The major indexes have dipped red with the Dow Industrials (INDU) 8,704 -0.21% slipping 18-point lower, while the broader S&P 500 Index (SPX.X) 915 -0.35 falls 3.25 points below the unchanged mark after media channels reported that U.N Weapons inspectors said they have found 11 empty chemical warheads in Iraq, that appear to be in "new" condition.
This news, which was released at approximately 01:00 PM EST found the major indexes dipping to their lowest levels of the session and follows some trading rumors circulation the floors earlier today that Iraq President Saddam Hussein had gone into exile in Syria. Earlier this morning, stocks were boosted to their best levels of the morning on the Saddam rumor, and while this rumor was easily dismissed by traders later in the morning, it now provides a bit of a twist to this afternoon's revelation by the U.N. Weapons inspection team. Again, there has been NO confirmation to Saddam's exile rumor, but the major indexes aren't seeing that severe of downside response.
With the Dow Industrials (INDU) off just 18-points, gold stocks as depicted by the Gold/Silver Index (XAU.X) 76.45 +3.38% are now leading today's sector gains. A quick look at the futures markets have February Gold futures (gc03g) 354.90 +1.11% at their best levels of the session. March Light, Sweet Crude (cl03h) is on the move at $32.80 +1.07% (I'm 30-minute delayed here, as I don't trade crude futures).
While gold and oil futures show a more "defensive" response to the U.N. news, Treasuries remains calm with and still show marginal selling in the 5, 10 and 30-year maturities on a total session basis. However, it is notable that Treasuries did reverse in price from their lows of the session, with the 10-year currently trading $113'04, which is up from it's 12:00 AM EST low of $112'165.
Technology sector weakness, which was lead earlier in the session by the Semiconductor Index (SOX.X) 315 -3.06% has spread to Disk Drives (DDX.X) 79.59 -3.18% and Fiber Optic (FOP.X) 57.42 -3.31%.
A quick review of the major indexes and our intra-day pivot analysis has the major index all holding their current S1 levels. These pivot and support/resistance levels were displayed in last night's Index Trader Wrap at OptionInvestor.com.
Shares of Americredit (NYSE:ACF) $4.10 -49.5% are being cut in half today after the sub-prime auto loan financer reported a Q2 loss of $0.18 per share (including items), which was worse than the $-0.06 EPS estimates found among analysts. ACF said results were hurt by larger than expected credit losses, which are expected to rise during the 1st-half of 2003. The company's also said "We're seeing continued weakness in recovery values on repossessed vehicles and in the overall economy, causing increases in both loss severity and frequency." ACF stated that it expects to be profitable in 2003 (consensus is for earnings of $0.66).

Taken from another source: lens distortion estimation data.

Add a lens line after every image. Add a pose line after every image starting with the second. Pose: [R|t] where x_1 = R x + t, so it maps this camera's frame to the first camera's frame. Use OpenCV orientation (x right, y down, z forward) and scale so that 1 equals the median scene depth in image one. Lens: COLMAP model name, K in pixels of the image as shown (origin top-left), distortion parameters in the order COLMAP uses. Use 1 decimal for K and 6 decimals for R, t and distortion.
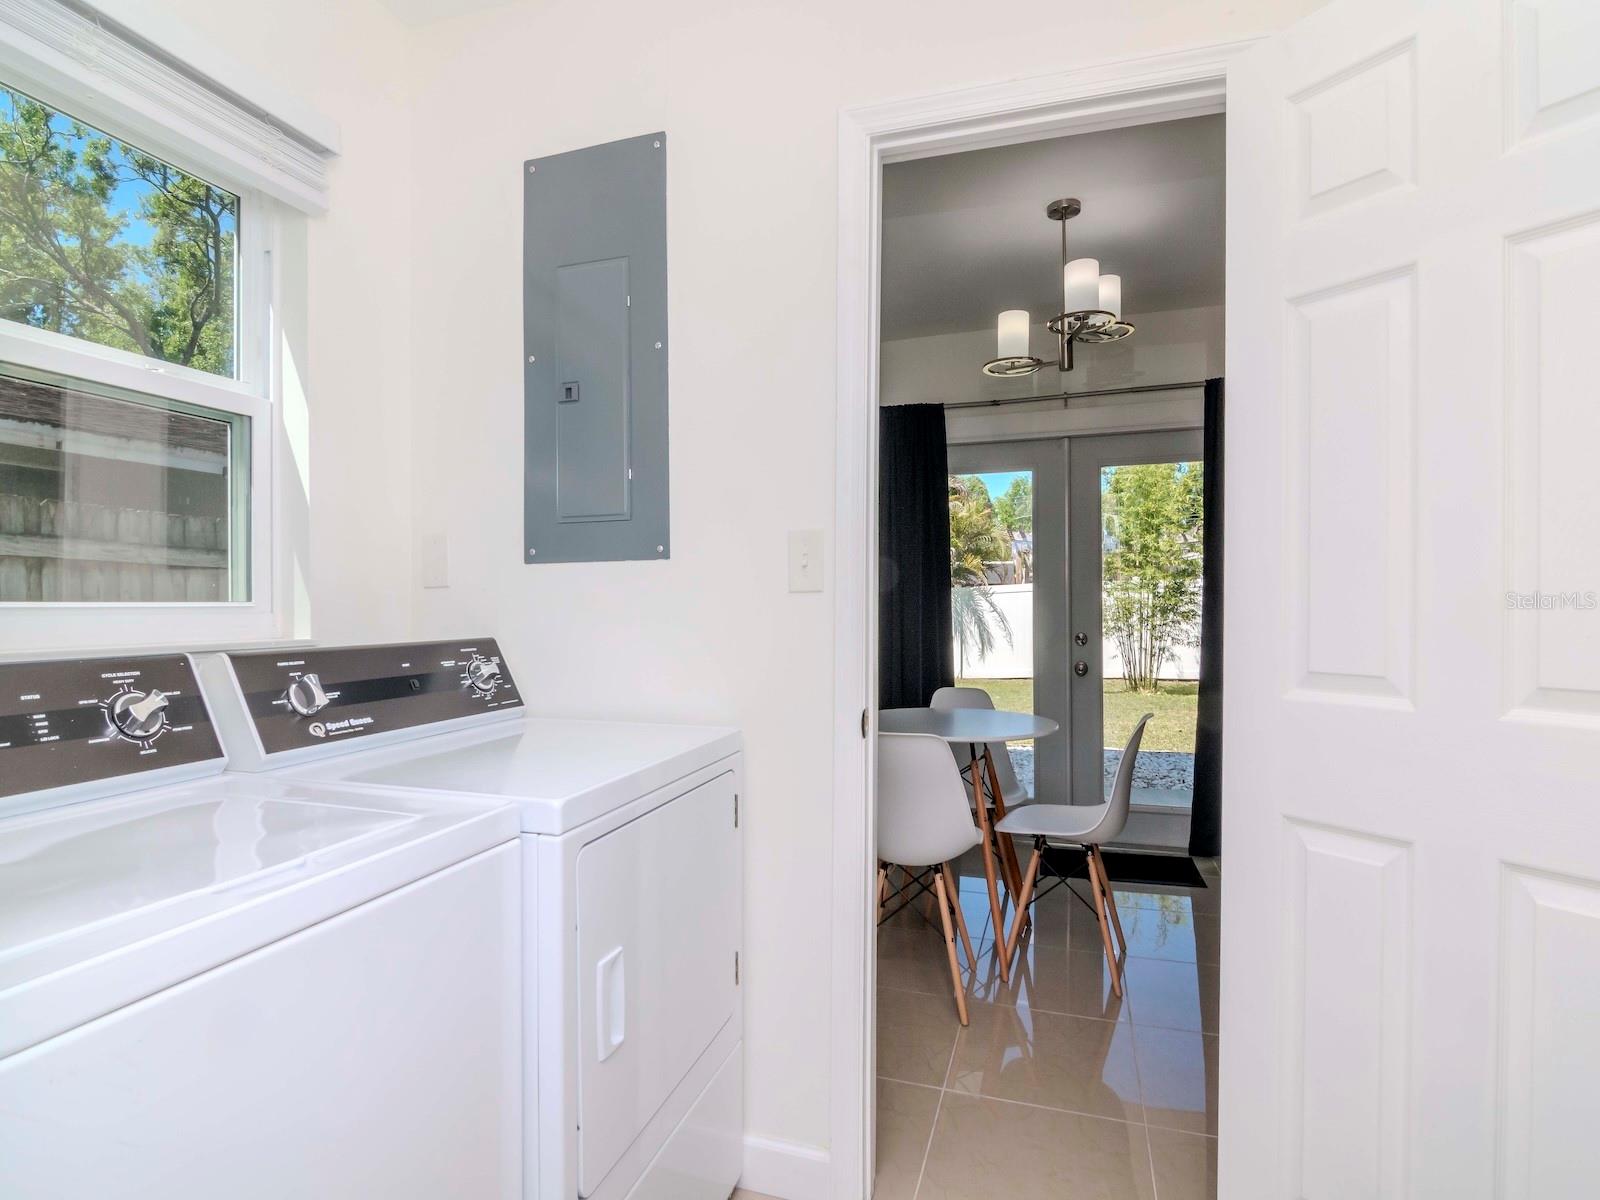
lens RADIAL K [[786.1, 0, 797.1], [0, 786.1, 603.6], [0, 0, 1]] dist [-0.006054, -0.003606]
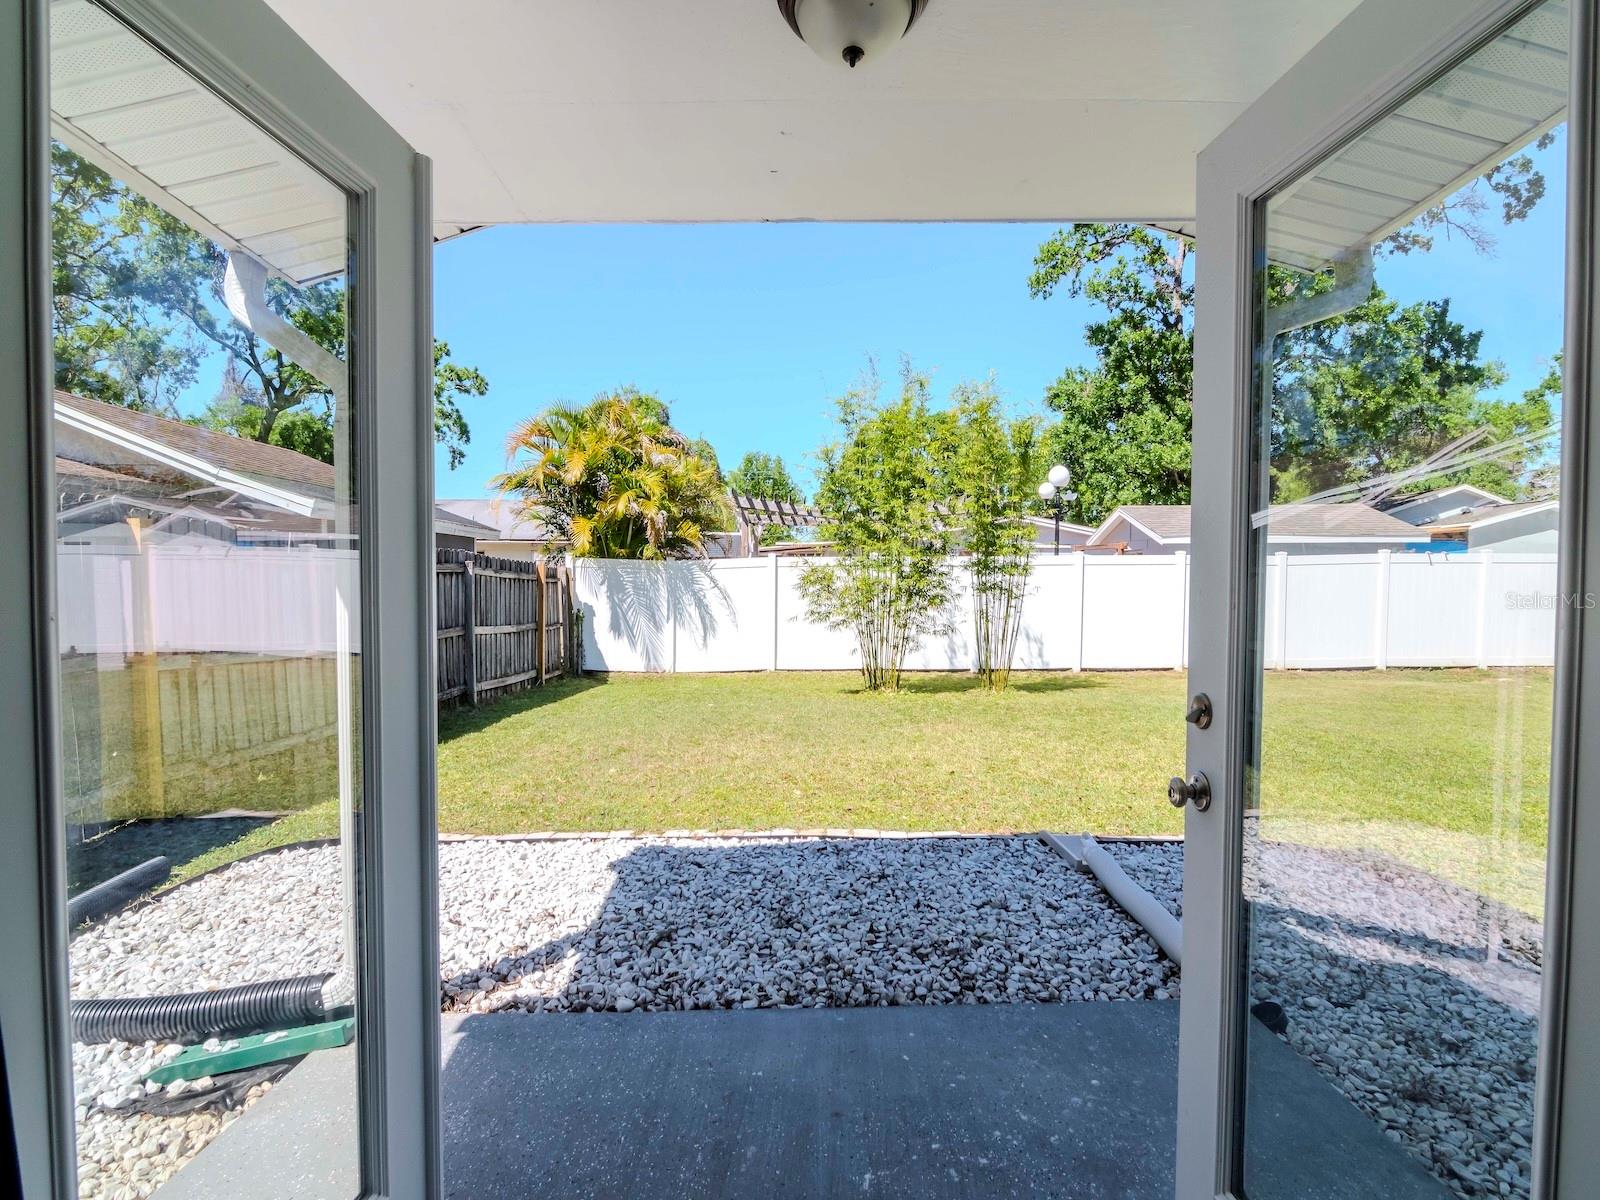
lens RADIAL K [[786.1, 0, 801.2], [0, 786.1, 596.7], [0, 0, 1]] dist [-0.006054, -0.003606]
pose [[0.943251, -0.001885, 0.332076, 0.081193], [-0.007262, 0.999628, 0.026303, -0.008411], [-0.332002, -0.027222, 0.942886, 0.247205]]
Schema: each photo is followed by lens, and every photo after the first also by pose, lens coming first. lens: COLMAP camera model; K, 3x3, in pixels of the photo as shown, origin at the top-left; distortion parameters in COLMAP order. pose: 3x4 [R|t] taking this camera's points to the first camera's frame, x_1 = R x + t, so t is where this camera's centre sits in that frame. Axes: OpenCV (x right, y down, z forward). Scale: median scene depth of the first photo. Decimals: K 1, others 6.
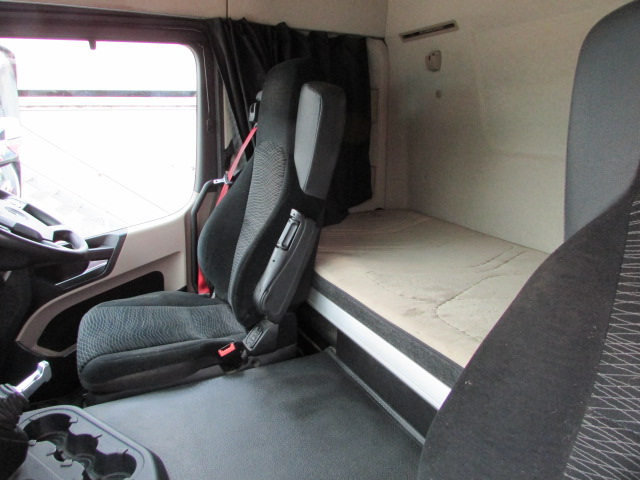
lens RADIAL K [[458.9, 0, 318.0], [0, 458.9, 240.5], [0, 0, 1]] dist [-0.020189, 0.001279]
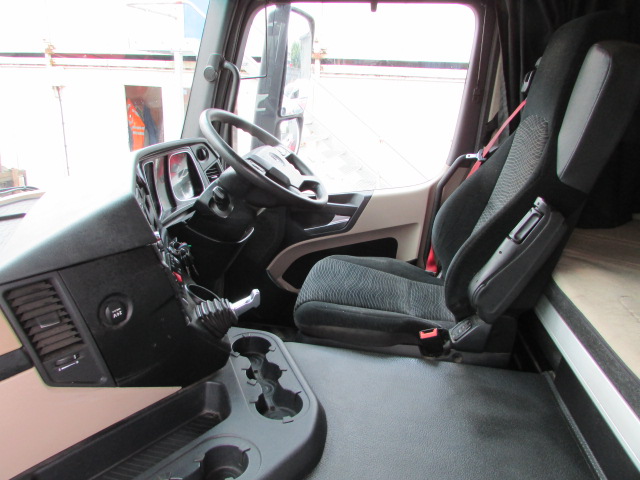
lens RADIAL K [[458.9, 0, 318.0], [0, 458.9, 240.5], [0, 0, 1]] dist [-0.020189, 0.001279]
pose [[0.818136, 0.218751, -0.531790, 0.060398], [-0.193363, 0.975617, 0.103839, -0.000443], [0.541538, 0.017874, 0.840486, 0.074223]]
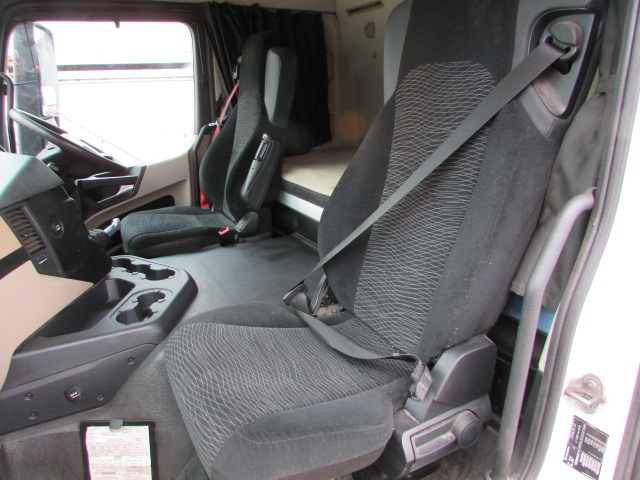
lens RADIAL K [[458.9, 0, 318.0], [0, 458.9, 240.5], [0, 0, 1]] dist [-0.020189, 0.001279]
pose [[0.999336, -0.032761, 0.015929, 0.069752], [0.031810, 0.997886, 0.056675, 0.162162], [-0.017752, -0.056131, 0.998266, -0.421646]]
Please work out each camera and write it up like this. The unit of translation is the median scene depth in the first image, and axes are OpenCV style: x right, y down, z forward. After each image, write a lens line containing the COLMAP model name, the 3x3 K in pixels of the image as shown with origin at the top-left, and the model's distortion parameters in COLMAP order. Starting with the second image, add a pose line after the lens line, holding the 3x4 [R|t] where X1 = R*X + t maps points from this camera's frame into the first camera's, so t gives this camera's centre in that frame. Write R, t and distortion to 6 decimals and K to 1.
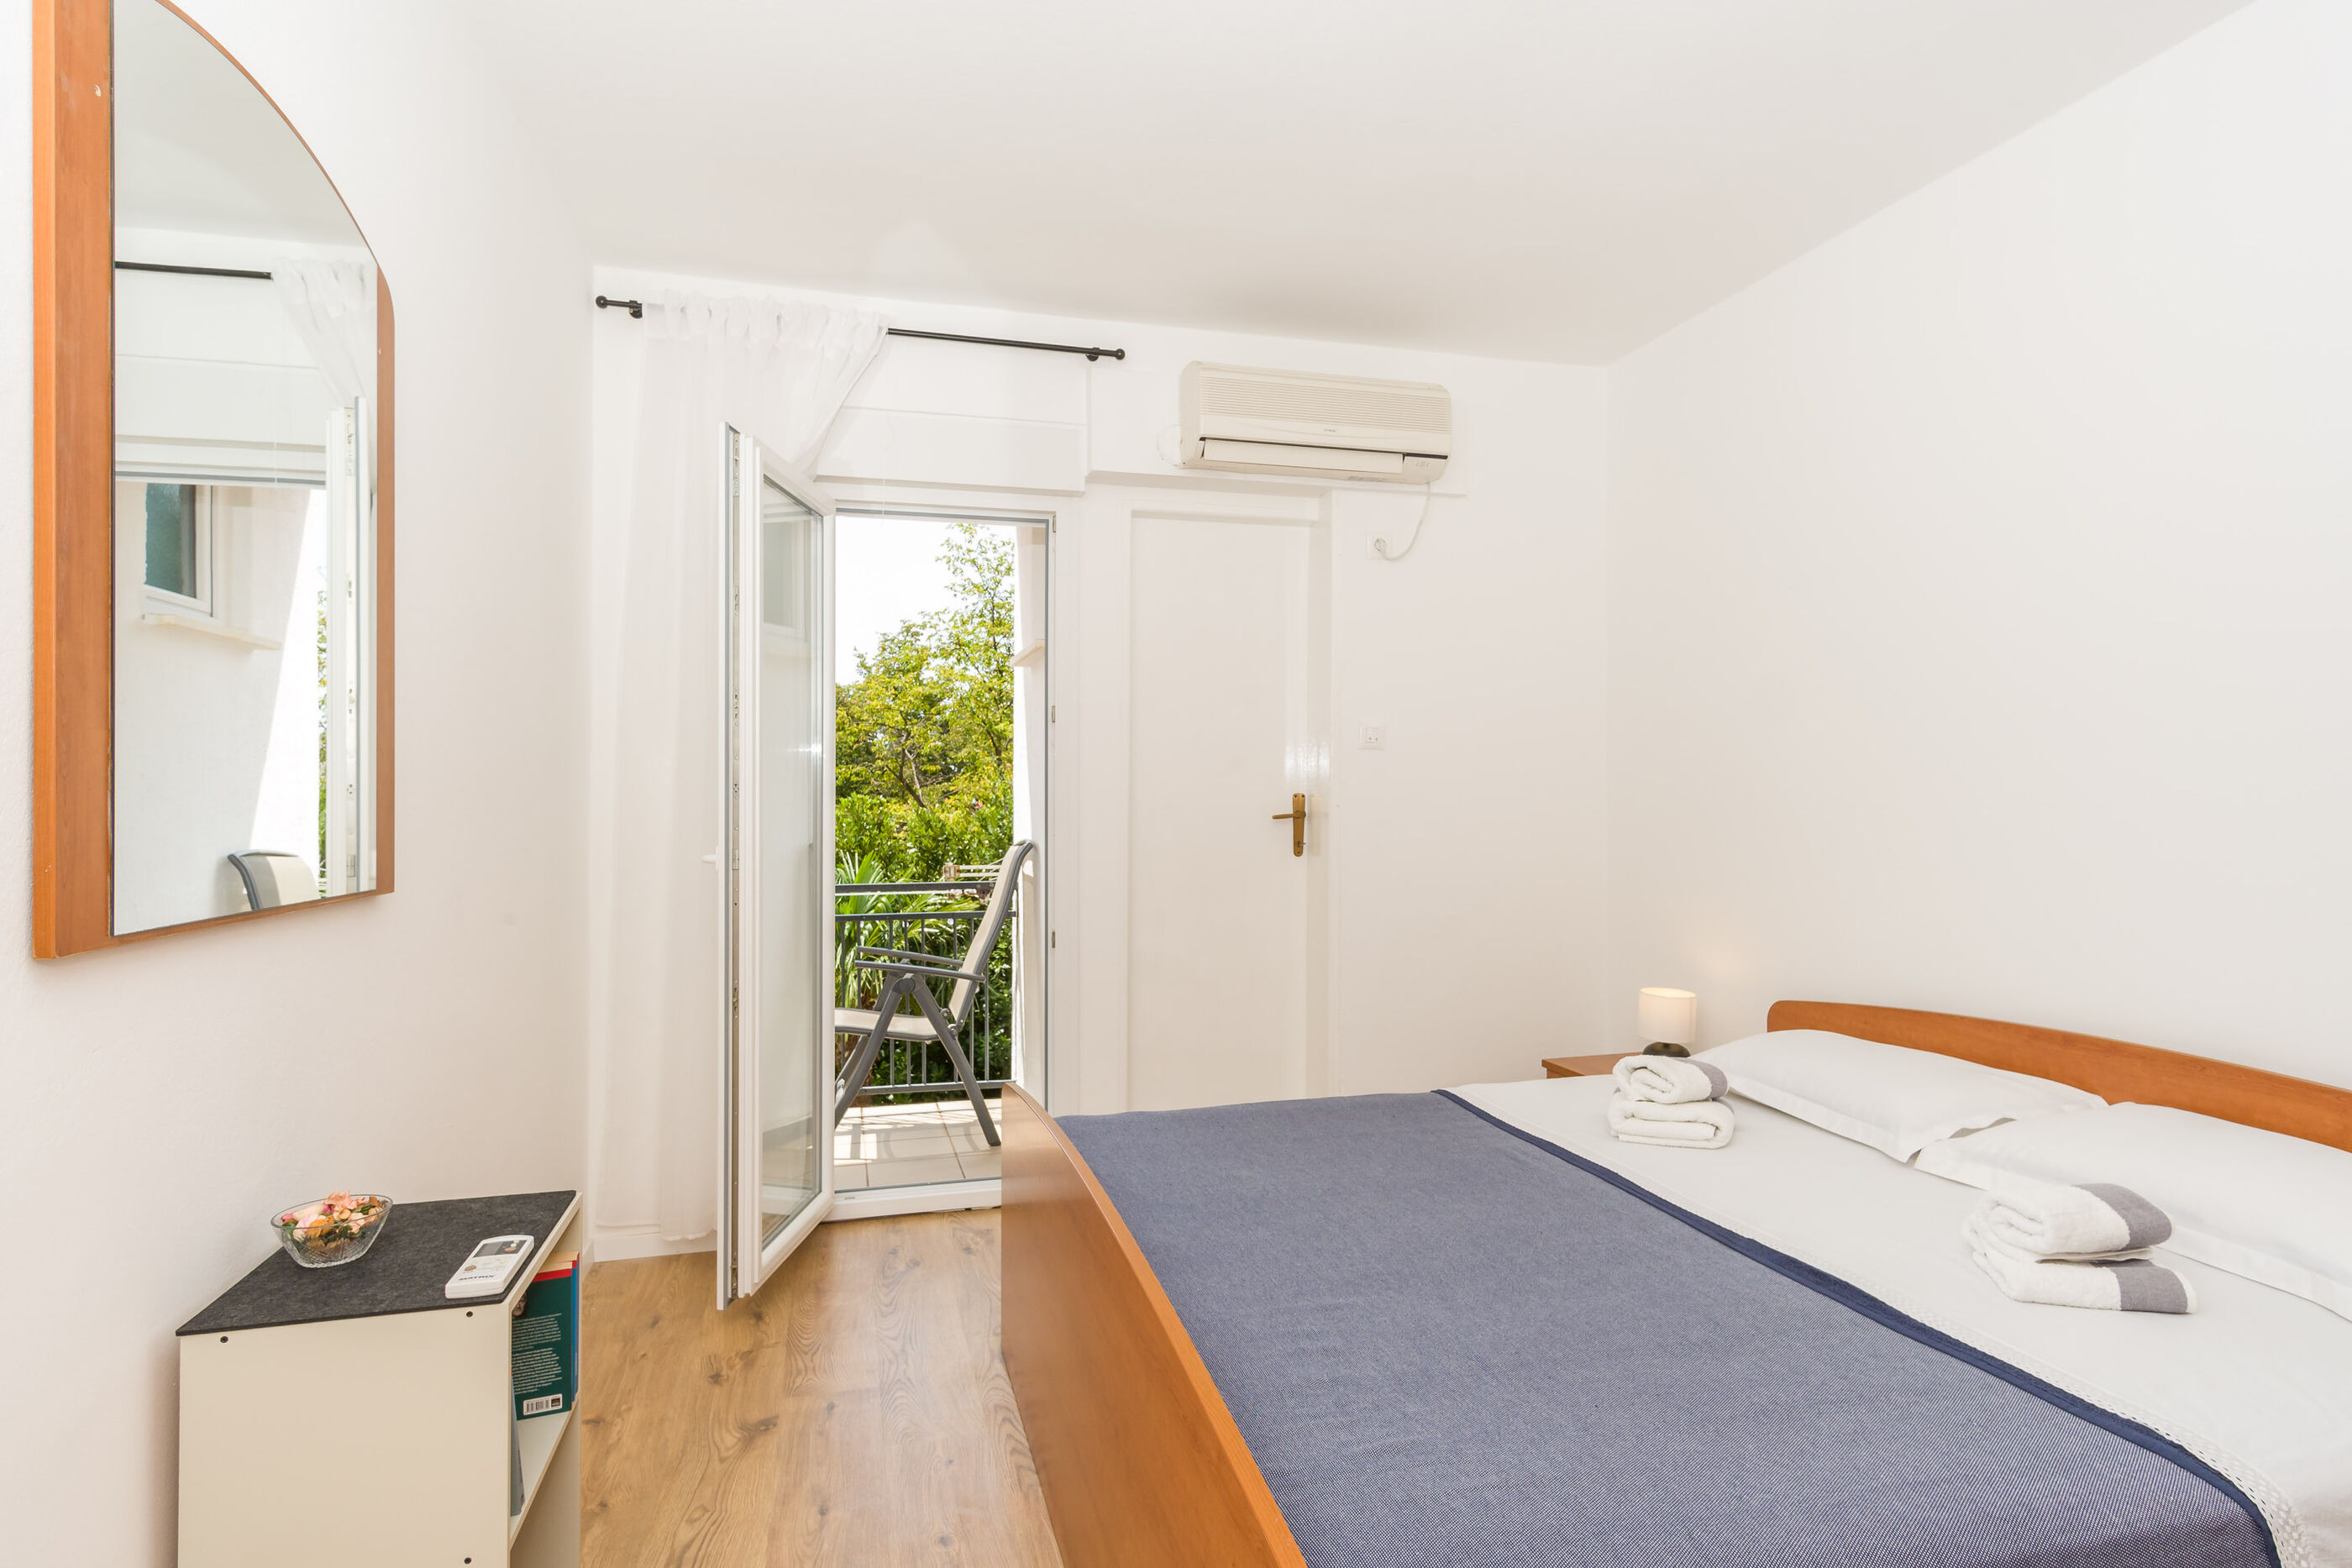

I (Jeff Bailey) would urge caution toward ACF. Having worked for an investment bank here in Denver, CO, a firm I worked for brought public a "sub-prime" auto loan financer (Western Fidelity Funding (WFFI) and it served as a tax write-off for my wealthier clients as an economic downturn had their used-car lots full of repossessed automobiles and existing debt burdens became too much to overcome. I have not looked at ACF's financials, but today's break to a 52-week low does not look favorable.